If only I had given in to a fear of the unknown.
If only I had said ‘enough is enough, my pencils are sharp enough’.
If only I had shrouded my enthusiasm and passion for EVERYTHING.
If only I had said “thanks, but I’m too busy”.
If only I had stuck to my to-do list and just did what I needed to do.
I wouldn’t have thrown my cards to the wind and found a different game.
I wouldn’t have said this is not what I want.
I wouldn’t have sought out the catalyst that changed everything.
I wouldn’t have taken the leap.
I wouldn’t have honed the craft sleeping just below the surface.
I wouldn’t have deployed my FILDI* at just the right moment.
I wouldn’t have been connected with so many incredible human beings.
My beautiful, bizarre Aunt Josie (may she continue to rest peacefully) taught me at the ripe age of 14 that regret is for the birds. While teaching me the art of pool hustling, I kept saying “If only I…” each time I epically failed at billiard mastery. She grew tired of my teenage grumblings and finally took my by the shoulders, looked me square in the face, and said “If your aunt had balls, I’D BE YOUR UNCLE!”
That was just one of many WTF Aunt Josie moments**, but it will stay with me forever.
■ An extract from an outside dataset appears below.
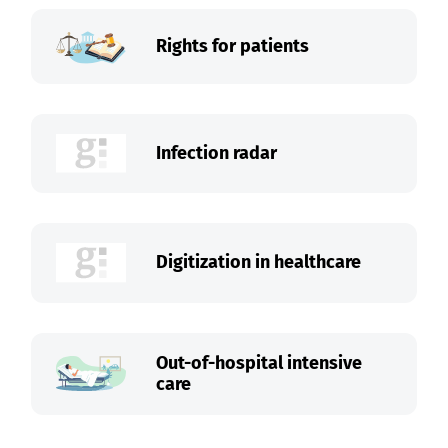
Rights for patients
Infection radar
Digitization in healthcare
Out-of-hospital intensive
care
She taught me that night that “if only” is a cop out. She told me that the universe has a special way about it. That when something is meant to happen, it will happen. But we have to keep our eyes open and our hearts exposed to the possibilities. Aunt Josie instructed me that night that the ONLY time “if only” is allowed is during the joyous recollection of how this enormous, complex universe delivers amazing opportunities often shrouded as peculiar coincidences.
And tonight, I’m reminded of that pool hustling lesson. And my dear Aunt Josie. And all the beauty she brought into this world. So here’s to you, Aunt Josie.
*FILDI=Fuck It, Let’s Do It
**Including but not limited to: the time she gave me her “old” hash stash box for my graduation present, the time she set fire to her hair while trying to sing a song about sailors putting socks on, the time she suffered two brain aneurysm ruptures and was doing crossword puzzles just three days after brain surgery, the time I found cookie sheets stapled to her bathroom ceiling, etc.